Mohren Martin, Jentsch-Ullrich Kathleen, Koenigsmann Michael, Kropf Siegfried, Schalk Enrico, Lutze Gerd
Department of Hematology/Oncology, Magdeburg University Hospital, Magdeburg, Germany.
Klinik für Hämatologie/Onkologie, Johanniter-Krankenhaus Stendal, Wendstr. 31, 39576, Stendal, Germany.
Int J Hematol. 2016 Feb;103(2):189-95. doi: 10.1007/s12185-015-1913-y. Epub 2015 Nov 26.
The risk of venous thromboembolism is increased in patients with lymphoma and leukemia; however, little is known about the potential underlying hereditary or acquired thrombophilia. We prospectively analyzed procoagulant markers and gene mutations in patients with lymphoma (n = 35) and leukemia (n = 10) at diagnosis and over the course of treatment. Global coagulation tests were normal in all patients, as were antithrombin and protein S. Activated protein C resistance caused by the factor V Leiden mutation was found in four patients, one patient had the G20210A mutation of the prothrombin gene, and one patient had protein C deficiency. The most striking findings were sustained very high levels of factor VIII (>150 %) in 30 patients (68 %), which correlated with high von Willebrand factor.
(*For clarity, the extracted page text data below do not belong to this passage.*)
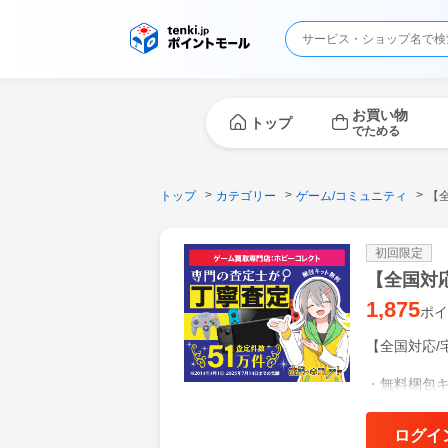
お買い物
トップ
でためる
トップ
カテゴリー
ゲーム/コミュニティ
【
初回限定
【全国対
1,875
ポイ
【全国対応/
・無料梱包
※お客様は
・自分で売る
ログイ
・専任の鑑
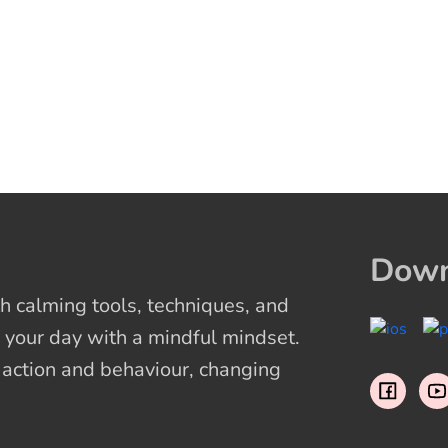
Down
 calming tools, techniques, and
 your day with a mindful mindset.
t action and behaviour, changing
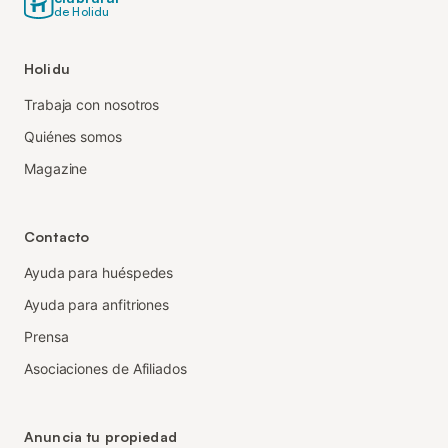
de Holidu
Holidu
Trabaja con nosotros
Quiénes somos
Magazine
Contacto
Ayuda para huéspedes
Ayuda para anfitriones
Prensa
Asociaciones de Afiliados
Anuncia tu propiedad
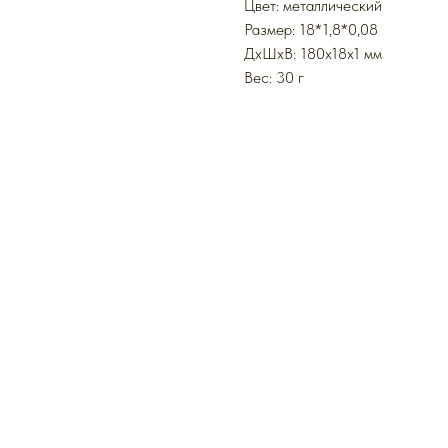
Цвет: металлический
Размер: 18*1,8*0,08
ДxШxВ: 180x18x1 мм
Вес: 30 г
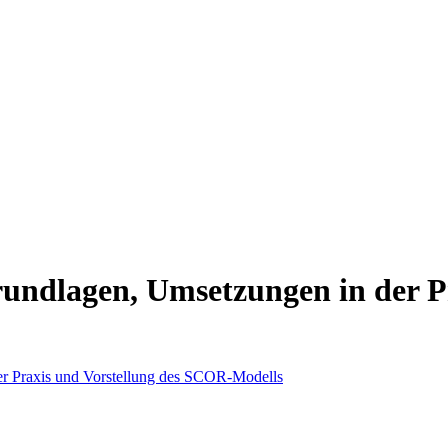
ndlagen, Umsetzungen in der Pr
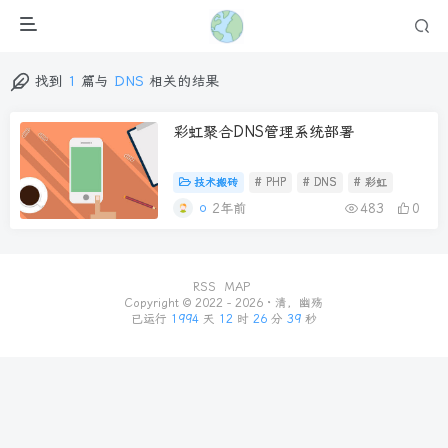
找到
1
篇与
DNS
相关的结果
彩虹聚合DNS管理系统部署
技术搬砖
# PHP
# DNS
# 彩虹
2年前
483
0
RSS
MAP
Copyright © 2022 - 2026 ·
清，幽殇
已运行
1994
天
12
时
26
分
39
秒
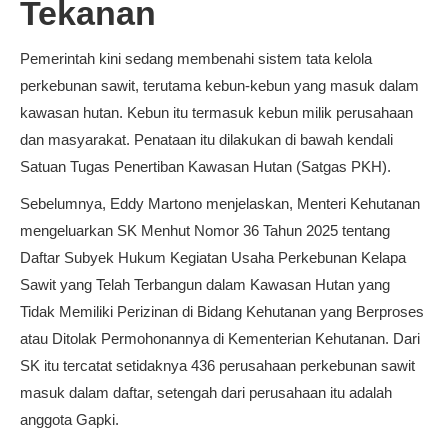
Tekanan
Pemerintah kini sedang membenahi sistem tata kelola
perkebunan sawit, terutama kebun-kebun yang masuk dalam
kawasan hutan. Kebun itu termasuk kebun milik perusahaan
dan masyarakat. Penataan itu dilakukan di bawah kendali
Satuan Tugas Penertiban Kawasan Hutan (Satgas PKH).
Sebelumnya, Eddy Martono menjelaskan, Menteri Kehutanan
mengeluarkan SK Menhut Nomor 36 Tahun 2025 tentang
Daftar Subyek Hukum Kegiatan Usaha Perkebunan Kelapa
Sawit yang Telah Terbangun dalam Kawasan Hutan yang
Tidak Memiliki Perizinan di Bidang Kehutanan yang Berproses
atau Ditolak Permohonannya di Kementerian Kehutanan. Dari
SK itu tercatat setidaknya 436 perusahaan perkebunan sawit
masuk dalam daftar, setengah dari perusahaan itu adalah
anggota Gapki.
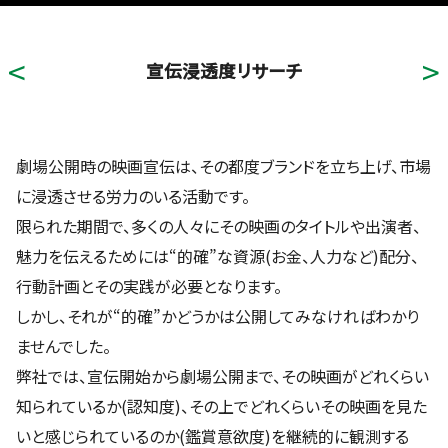
宣伝浸透度リサーチ
劇場公開時の映画宣伝は、その都度ブランドを立ち上げ、市場
に浸透させる労力のいる活動です。
限られた期間で、多くの人々にその映画のタイトルや出演者、
魅力を伝えるためには“的確”な資源(お金、人力など)配分、
行動計画とその実践が必要となります。
しかし、それが“的確”かどうかは公開してみなければわかり
ませんでした。
弊社では、宣伝開始から劇場公開まで、その映画がどれくらい
知られているか(認知度)、その上でどれくらいその映画を見た
いと感じられているのか(鑑賞意欲度)を継続的に観測する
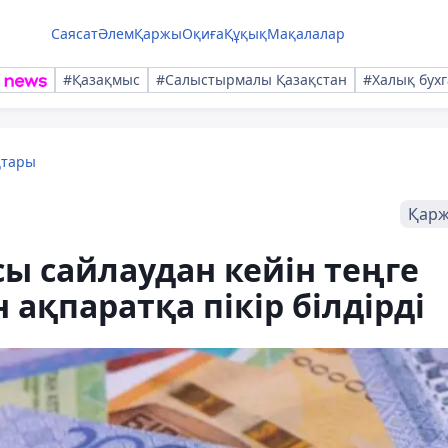
Саясат
Әлем
Қаржы
Оқиға
Құқық
Мақалалар
#Қазақмыс
#Салыстырмалы Қазақстан
#Халық бухг
қтары
Қар
сы сайлаудан кейін теңге
ақпаратқа пікір білдірді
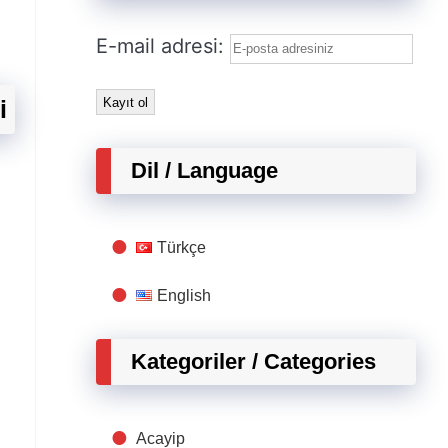
E-mail adresi:
i
Dil / Language
Türkçe
English
Kategoriler / Categories
Acayip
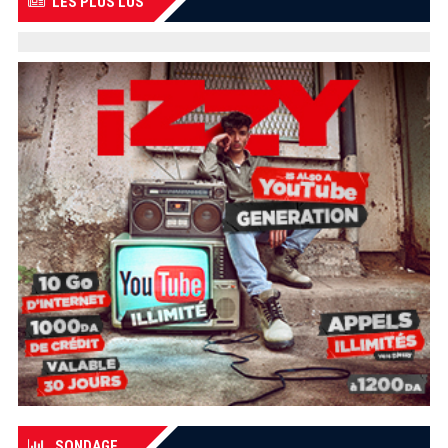
LES PLUS LUS
SONDAGE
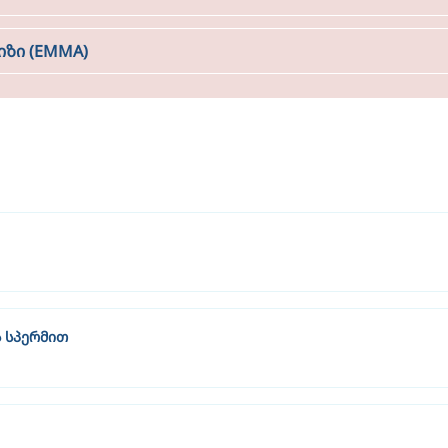
ზი (EMMA)
 სპერმით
An acute phase response in these patients was ruled out by absence of fever and normal IL-6 and -α. Elevated factor VIII is an independent thrombophilic risk factor and may play an etiologic role in thromboembolic complications in patients with malignant lymphoma. Since high von Willebrand factor is most likely caused by endothelial cell injury, an additional, unknown pathophysiological association with malignant lymphoma and acute leukemia is possible.
淋巴瘤和白血病患者发生静脉血栓栓塞的风险增加;然而,对于潜在的遗传性或获得性易栓症知之甚少。我们对35例淋巴瘤患者和10例白血病患者在诊断时及治疗过程中进行了前瞻性促凝标志物和基因突变分析。所有患者的全血凝固试验均正常,抗凝血酶和蛋白S也正常。4例患者发现由因子V Leiden突变引起的活化蛋白C抵抗,1例患者有凝血酶原基因的G20210A突变,1例患者有蛋白C缺乏。最显著的发现是30例患者(68%)的因子VIII水平持续非常高(>150%),这与高血管性血友病因子相关。这些患者不存在发热且白细胞介素-6和-α正常从而排除了急性期反应。因子VIII升高是一个独立的易栓危险因素,可能在恶性淋巴瘤患者的血栓栓塞并发症中起病因学作用。由于高血管性血友病因子很可能是由内皮细胞损伤引起的,因此恶性淋巴瘤和急性白血病可能存在另一种未知的病理生理关联。